The same study indicates that a more-important factor diminishing sexual satisfaction among breast-cancer survivors is the decision to take chemotherapy drugs after surgery.

Doctors often presume that lumpectomy takes less of a toll on a woman’s sexuality since it is less disfiguring than mastectomy (removal of the breast).

But study results have been mixed.
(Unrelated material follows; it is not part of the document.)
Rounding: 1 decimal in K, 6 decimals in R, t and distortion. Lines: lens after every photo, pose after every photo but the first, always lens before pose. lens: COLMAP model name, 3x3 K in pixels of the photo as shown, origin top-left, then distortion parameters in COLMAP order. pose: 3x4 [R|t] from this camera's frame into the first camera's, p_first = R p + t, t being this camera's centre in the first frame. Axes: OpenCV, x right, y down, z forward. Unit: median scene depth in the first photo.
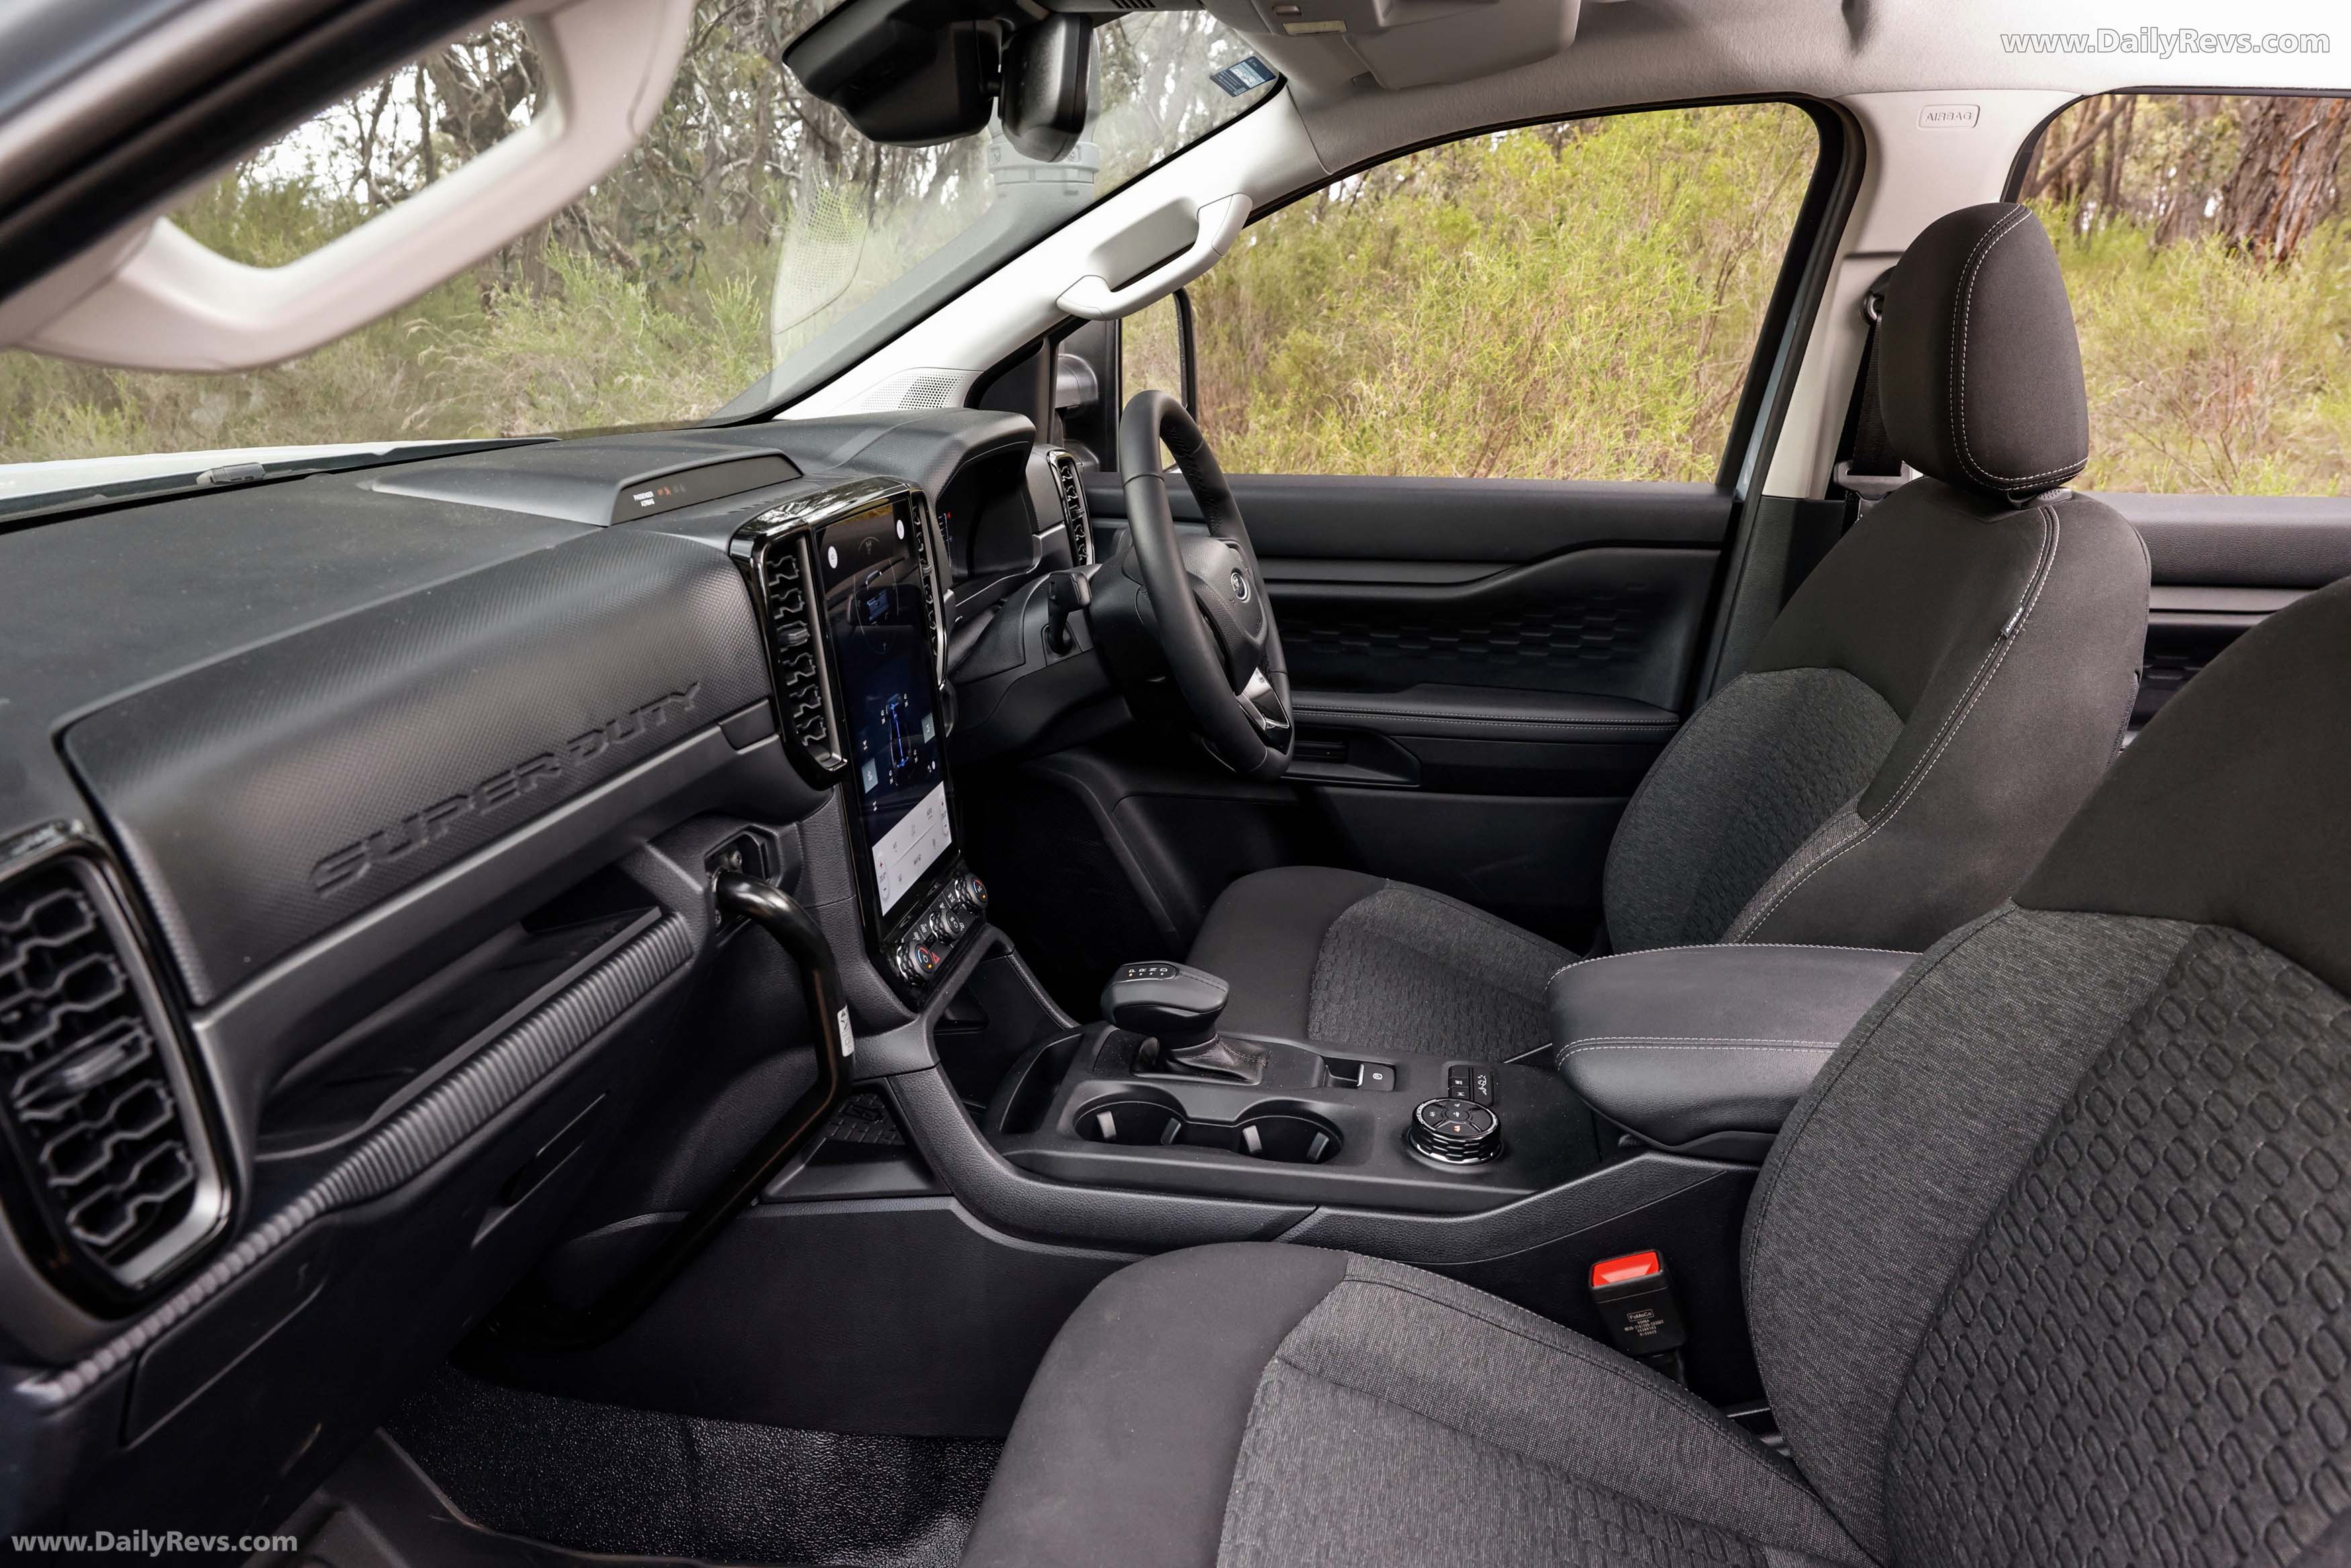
lens RADIAL K [[1474.2, 0, 1175.5], [0, 1474.2, 784.0], [0, 0, 1]] dist [-0.020640, 0.001639]
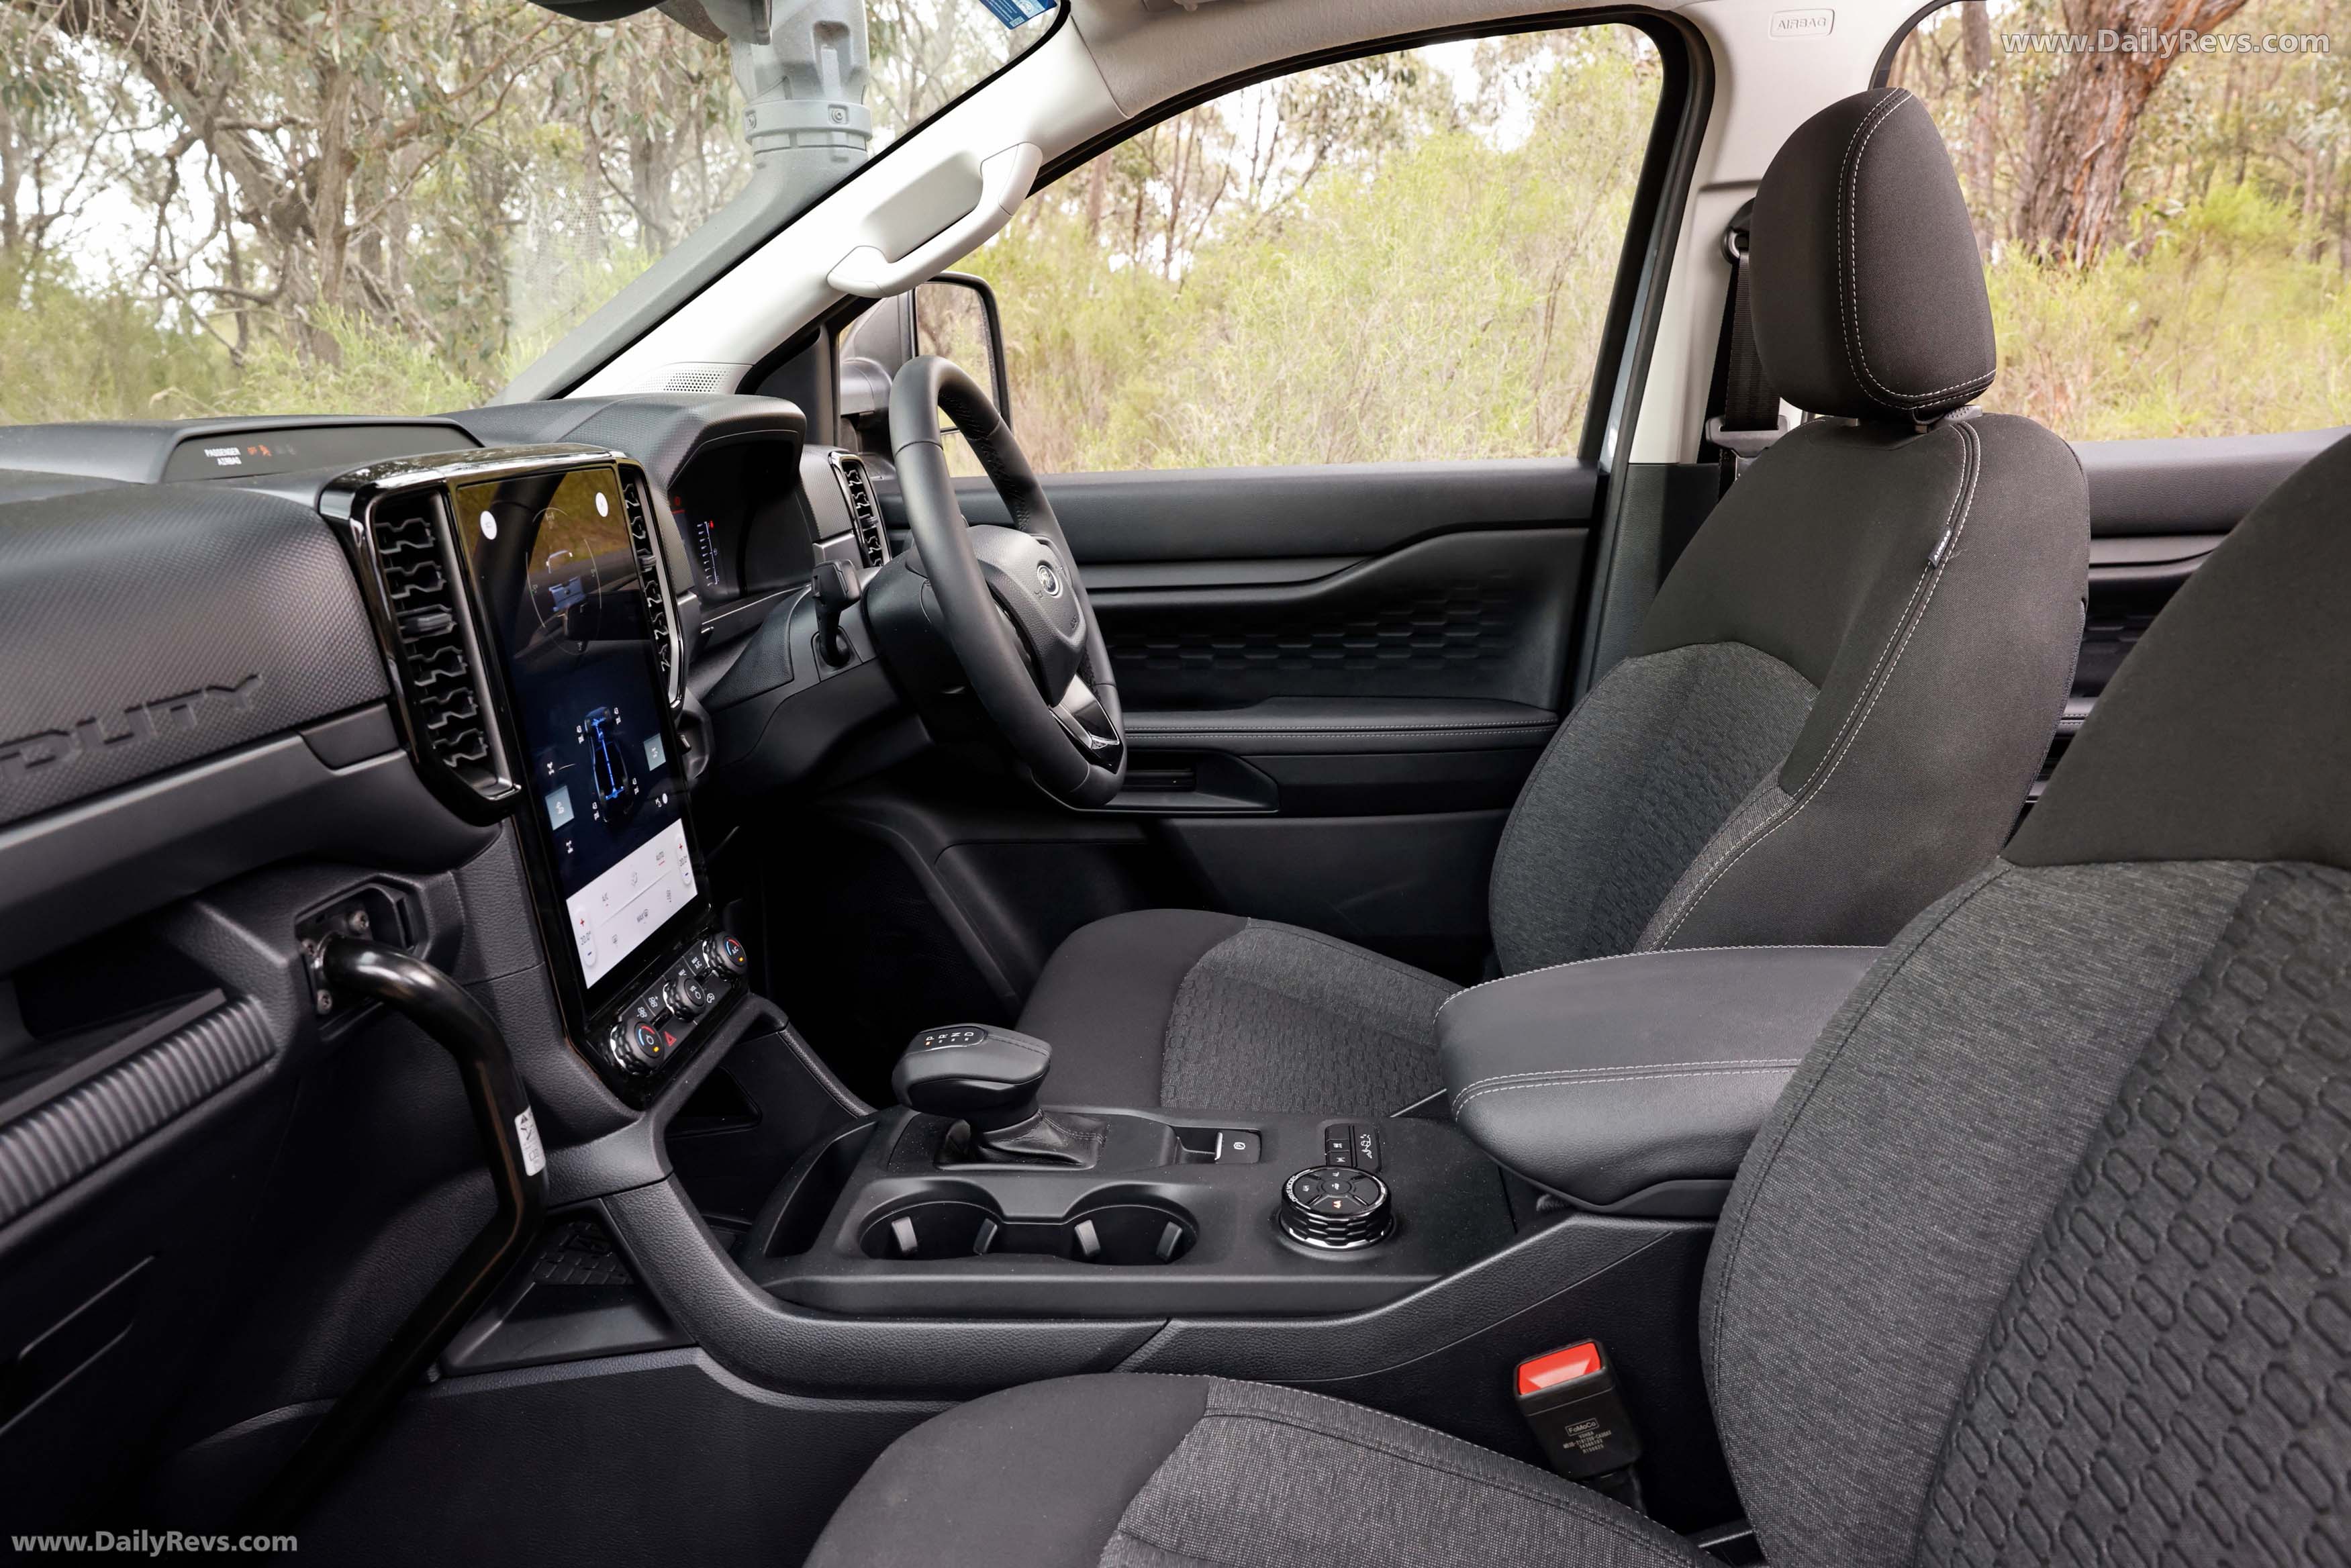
lens RADIAL K [[1476.0, 0, 1175.5], [0, 1476.0, 784.0], [0, 0, 1]] dist [-0.024008, 0.000894]
pose [[0.994599, -0.059841, 0.084808, 0.047511], [0.063979, 0.996847, -0.046940, 0.036790], [-0.081732, 0.052112, 0.995291, 0.190304]]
And most of the surveys done until now have been either small or reliant on sexuality questionnaires not widely accepted as reliable.

Margaret Chamberlain Wilmoth, a registered nurse at the University of Kansas Medical Center in Kansas City, and Jeff Townsend, a doctoral candidate at the University of Kansas School of Education in Lawrence, asked 165 women with a history of breast cancer to fill out two well-validated questionnaires about sexual behavior and function.

The women ranged in age from 30 to 75 and most had been treated within the past five years.

The researchers found no overall differences between the two groups in terms of sexual desire, arousal or satisfaction.

Among women with mastectomies, there were also no differences between those who had followed up with reconstructive surgery and those who did not.

But in keeping with previous findings by others, the team found that women who were treated with chemotherapy drugs after surgery - whether they had a lumpectomy or a mastectomy - scored lower for sexual activity and satisfaction. Chemotherapy often shuts down women’s ovaries, causing premature menopause and other hormonal imbalances that can diminish libido and sexual sensations.

Wilmoth and Townsend conclude that doctors should not suggest to women that lumpectomy or surgical reconstruction after mastectomy will enhance sexual satisfaction, especially if surgery is to be followed by chemotherapy.

They encourage doctors to speak openly with patients about the often-ignored topic of sex after cancer, to make sure each woman makes a fully informed treatment decision. They also recommend two pamphlets about sexuality and cancer published by the American Cancer Society, one for men and the other for women. Their research appears in the September/ October issue of Cancer Practice.